Email Address Recommendations

We strongly recommend against using individual's email addresses in code, in this document we recommend some alternatives.

There are maintainability and security risks involved with sending application-specific information to an individual's email address. Individual's email addresses get recycled and deactivated, and sensitive data may end up being delivered to an unintended recipient.

Monitored Addresses

Rather than having an email sent to an individual, sending it to a group mailbox or mailing list allows the recipients to be changed without needing to update the code.  There are three common ways to setup a group email:

Active Directory Group

Establishing and using an Active Directory (AD) mailing list. Mail sent to an AD mailing list is delivered to each of the group's members.  Example: ACT-MiddlewareIDM@ad.ucsd.edu

Pros:

  • AD groups are already administered.  New developers are added and departing developers are removed as a normal course of business.
  • Owner of the group can self-administer the group.

Cons:

  • The list requires maintenance
  • It is often not practical to setup new AD groups if an existing one doesn't meet the need
  • Adding recipients also grants them additional privilege which are tied to the AD group
  • Because this method still delivers the email content to an individual's mailbox, the security and audit risks are present

Recommended format: Department-GroupName@ad.ucsd.edu

Mailing Lists

Establishing and using a custom mailing list on UCSD's mailing list service. Mail sent to a UCSD mailing list is delivered to each of the list's members. Example: middlewareAlert-l@ucsd.edu

Pros:

  • Mailing lists can easily be custom made for each requirement
  • Developers can self administer the mailing list with multiple list administrators
  • Creating new lists is simple and quick

Cons:

  • The list requires maintenance
  • Non-immediate delivery. Can take a few minutes for delivery.
  • Because this method still delivers the email content to an individual's mailbox, the security and audit risks are present

Recommended format: descriptive-name-l@ucsd.edu

Service Account Email Addresses

The most professional looking of all solutions is to register an address and mailbox with the postmaster. Example: eBill@ucsd.edu

Pros:

  • Easy to remember
  • Clear intent
  • Professional
  • Emails don't end up in an individual's mailbox

Cons:

  • Administration must be done through the postmaster
  • Interested parties must have the credential to access this mailbox
  • It is a yet another mailbox to log into
  • Reserved for more general lists (e.g. eBill@ucsd.edu is ok, ebill-DBErrors@ucsd.edu is likely not)

Recommended format: ServiceOrGroup@ucsd.edu

Unmonitored Addresses

There are times that an email address is required, but nothing should ever be sent to it.  The most common case is the "from" or "reply to" field of generated emails.
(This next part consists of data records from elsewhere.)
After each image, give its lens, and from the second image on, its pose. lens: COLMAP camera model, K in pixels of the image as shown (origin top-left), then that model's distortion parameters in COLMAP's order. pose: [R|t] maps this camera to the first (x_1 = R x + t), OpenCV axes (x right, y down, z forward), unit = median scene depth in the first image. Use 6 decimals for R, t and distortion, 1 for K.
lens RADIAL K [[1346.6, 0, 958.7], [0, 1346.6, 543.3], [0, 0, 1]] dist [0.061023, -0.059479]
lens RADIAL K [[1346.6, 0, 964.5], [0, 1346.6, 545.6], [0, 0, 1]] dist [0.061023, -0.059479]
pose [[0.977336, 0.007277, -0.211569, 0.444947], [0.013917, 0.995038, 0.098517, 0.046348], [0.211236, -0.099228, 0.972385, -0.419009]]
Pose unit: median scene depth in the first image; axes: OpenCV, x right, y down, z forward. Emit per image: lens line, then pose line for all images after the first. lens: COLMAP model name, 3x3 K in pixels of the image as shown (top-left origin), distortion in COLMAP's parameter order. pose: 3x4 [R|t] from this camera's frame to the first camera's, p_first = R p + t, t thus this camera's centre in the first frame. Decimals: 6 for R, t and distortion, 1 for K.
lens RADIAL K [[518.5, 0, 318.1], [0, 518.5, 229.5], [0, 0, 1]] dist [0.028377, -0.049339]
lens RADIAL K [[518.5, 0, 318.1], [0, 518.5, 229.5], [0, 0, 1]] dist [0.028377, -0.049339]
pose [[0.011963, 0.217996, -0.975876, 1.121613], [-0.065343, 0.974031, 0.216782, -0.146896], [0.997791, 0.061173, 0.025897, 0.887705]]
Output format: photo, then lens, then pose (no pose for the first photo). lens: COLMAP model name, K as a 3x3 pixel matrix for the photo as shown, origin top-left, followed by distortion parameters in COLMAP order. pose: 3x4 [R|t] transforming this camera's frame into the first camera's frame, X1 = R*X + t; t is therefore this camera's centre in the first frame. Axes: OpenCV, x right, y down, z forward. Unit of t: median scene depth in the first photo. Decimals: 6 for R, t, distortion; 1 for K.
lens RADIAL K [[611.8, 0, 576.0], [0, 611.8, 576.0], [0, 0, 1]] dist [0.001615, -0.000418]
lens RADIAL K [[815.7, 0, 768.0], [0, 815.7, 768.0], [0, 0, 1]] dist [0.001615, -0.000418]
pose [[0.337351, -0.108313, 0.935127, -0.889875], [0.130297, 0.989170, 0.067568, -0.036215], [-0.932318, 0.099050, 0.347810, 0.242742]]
In this case an email should have a "from", but recipients should not reply to it.

No Reply Address

Anything sent to noreply@ucsd.edu is dropped. Example: noreply@ucsd.edu

Pros:

  • Simple
  • Most people know what a noreply address is.

Cons:

  • Undescriptive, if used as "from" noreply does not indicate who the message was from.

Blackhole

Anything sent to @blackhole.ucsd.edu is treated like noreply and is dropped. Example: ebill@blackhole.ucsd.edu

Pros:

  • Descriptive.  Users will know "who" sent the email.

Cons:

  • Long & possibly confusing.

Support and Informational Email Addresses

In the case where an application displays a contact address for feedback, questions, or concerns, the recommendation is to use the email address of the first-line support or a link to a standard feedback form. An example is "For more information contact eBillHelp@ucsd.edu".

ACT Help Desk

In many cases the ACT Help Desk is the first line of support for ACT applications. In addition, using the standard application decorators will inherently include the Feedback link to the appropriate first line of support.